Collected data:
···
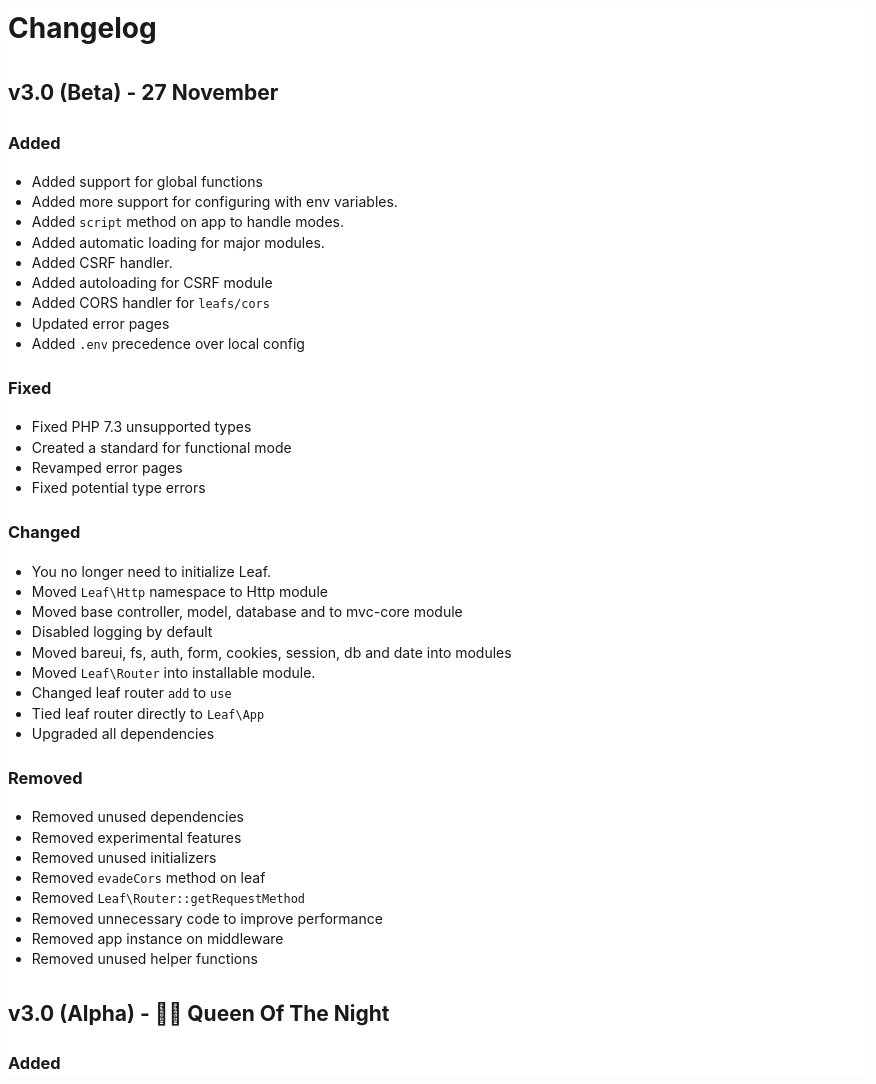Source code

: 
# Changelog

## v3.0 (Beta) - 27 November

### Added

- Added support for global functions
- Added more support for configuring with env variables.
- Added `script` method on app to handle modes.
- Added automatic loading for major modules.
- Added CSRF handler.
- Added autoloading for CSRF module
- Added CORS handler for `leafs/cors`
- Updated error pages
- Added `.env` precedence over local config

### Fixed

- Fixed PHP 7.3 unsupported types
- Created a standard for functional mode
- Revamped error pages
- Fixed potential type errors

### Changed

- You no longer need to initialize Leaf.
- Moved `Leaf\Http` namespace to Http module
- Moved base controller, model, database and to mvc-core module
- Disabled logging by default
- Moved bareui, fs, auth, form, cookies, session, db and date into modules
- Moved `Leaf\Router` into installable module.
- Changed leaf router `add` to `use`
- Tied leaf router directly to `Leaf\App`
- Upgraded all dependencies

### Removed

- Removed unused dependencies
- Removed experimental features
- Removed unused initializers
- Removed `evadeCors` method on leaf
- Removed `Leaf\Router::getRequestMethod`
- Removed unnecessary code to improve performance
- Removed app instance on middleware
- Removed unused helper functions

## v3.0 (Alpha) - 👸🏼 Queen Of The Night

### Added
···
When a line in the records above holds "modules", that line is to be reported.

Response to this exercise =
- Added automatic loading for major modules.
- Moved bareui, fs, auth, form, cookies, session, db and date into modules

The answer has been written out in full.